Summary: | This dissertation analyzes the performance praxis of the Mexican poet Nahui Olin (1893-1978) and the Salvadoran guerrilla leader and author Nidia Díaz (1952-). Through their self-representation in images and texts, these two women subverted the discourse of power characteristic of their respective cultural and historical contexts. Whereas Olin carried out her “corporeal activism” through defiant eroticism; Díaz did so through her stoic stance in the face of incarceration and torture. The dissertation carries out visual analyses enriched by attention to literature, and literary analyses informed by visual culture. In their respective approaches to performance these two figures engage with their sociopolitical contexts as they relate to women’s condition and the quest for spiritual liberation.
The first chapter presents the dissertation’s theoretical framework.

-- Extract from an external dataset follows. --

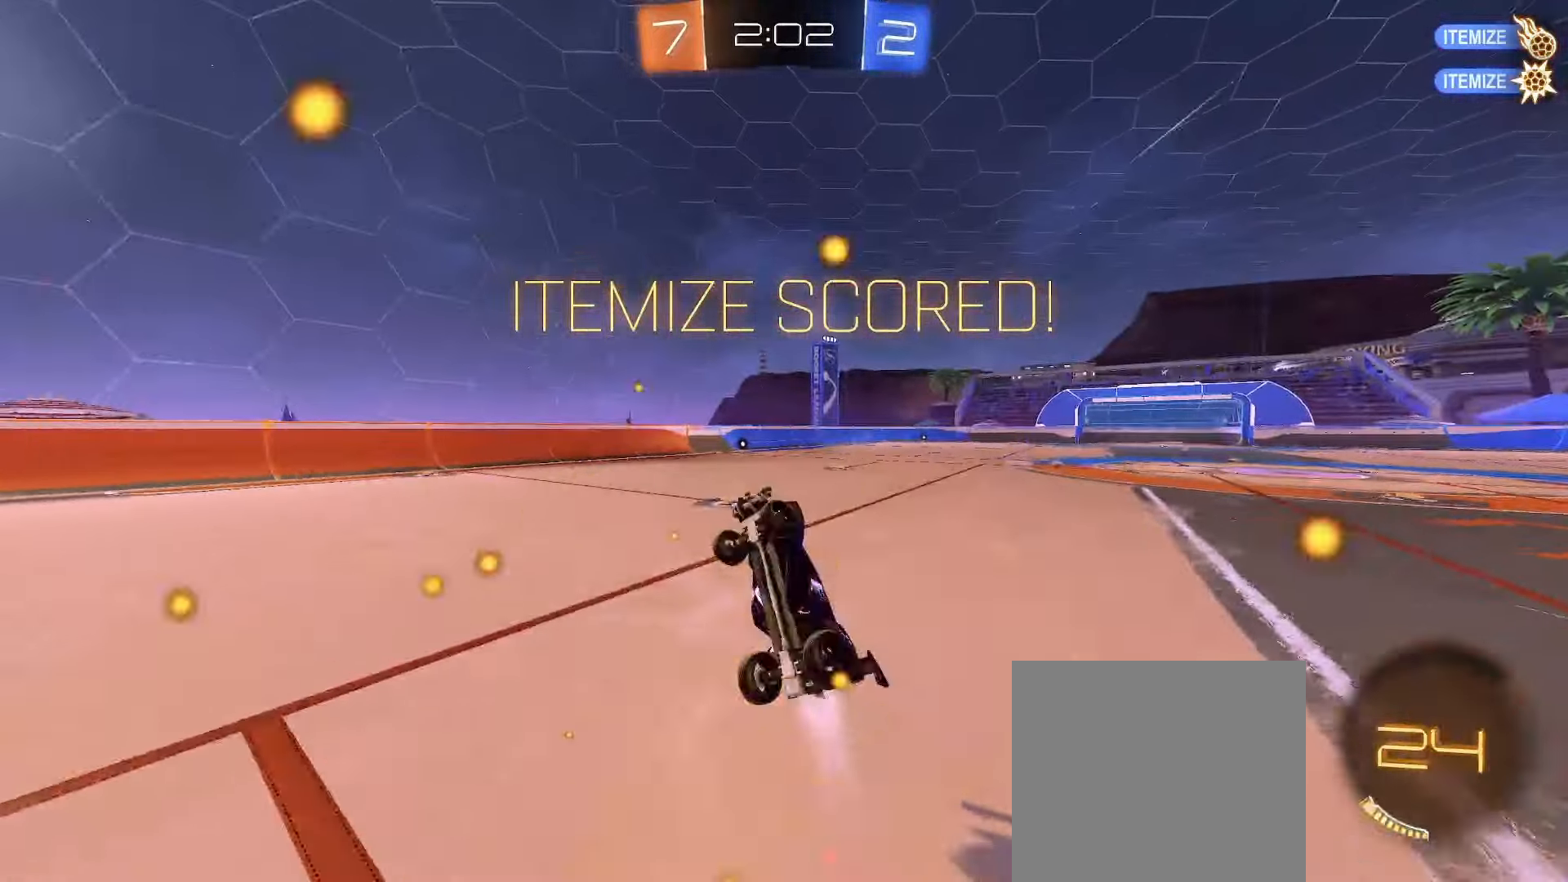
{"buttons": ["L2"], "left_stick": "up-left", "right_stick": "center", "events": [[100, "L2", "down"], [233, "left_stick", "up"], [283, "B", "up"], [350, "left_stick", "up-left"], [500, "L1", "up"]]}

Michel Foucault, Judith Butler and Elaine Scarry’s theories are crucial to understanding the concepts of body, discourse of power, performance, and pain; Gillian Rose’s approach is essential to analyzing images; Lucia Guerra-Cunningham and Rita Felski are fundamental for addressing women’s writing.
The second chapter focuses on Olin’s activism, evident in her role as a “flapper,” her transgressive nude photographs and her poems written during the Mexican post-revolutionary period and which were influenced by avant-garde movements. My analysis links the key photograph I call “Nahui Olin Andrógina” with her poetry, centering on the trope of androgyny as a mystic state.
The third chapter examines the naïf self-portraits and testimonio found in Díaz’s Nunca estuve sola (in 1988), which she narrates her imprisonment during El Salvador’s civil war of the 1980’s. My analysis centers on the trope of stoicism manifested in her drawing I call “Una ‘mesías’ que deviene en la madre del pueblo” as well as in the prose of her testimonio.
Olin’s erotic activism and Díaz’s armed rebellion both represent attempts to achieve human liberation, including their own as oppressed women, and suggested emancipatory paths that may serve as models for others.